== EXERCISE DESCRIPTION ==
Print exactly the lines starting at the one that contains "Kushal, Kaushalpurn" and ending at the last line of the listing below.

== SOURCE DATA ==
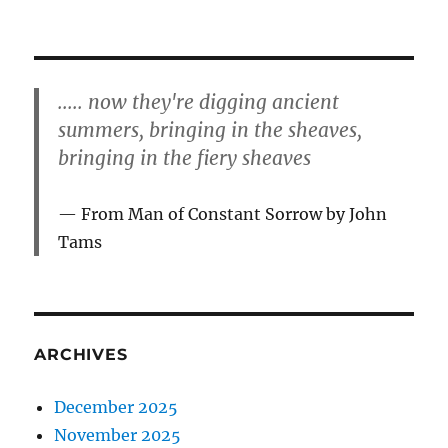
..... now they're digging ancient
summers, bringing in the sheaves,
bringing in the fiery sheaves
From Man of Constant Sorrow by John
Tams
ARCHIVES
December 2025
November 2025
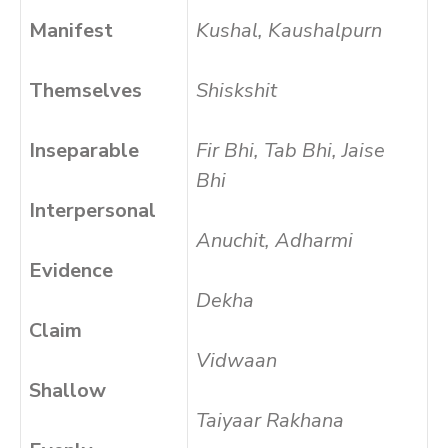
Manifest
Kushal, Kaushalpurn
Themselves
Shiskshit
Inseparable
Fir Bhi, Tab Bhi, Jaise
Bhi
Interpersonal
Anuchit, Adharmi
Evidence
Dekha
Claim
Vidwaan
Shallow
Taiyaar Rakhana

== RESULT ==
Kushal, Kaushalpurn
Themselves
Shiskshit
Inseparable
Fir Bhi, Tab Bhi, Jaise
Bhi
Interpersonal
Anuchit, Adharmi
Evidence
Dekha
Claim
Vidwaan
Shallow
Taiyaar Rakhana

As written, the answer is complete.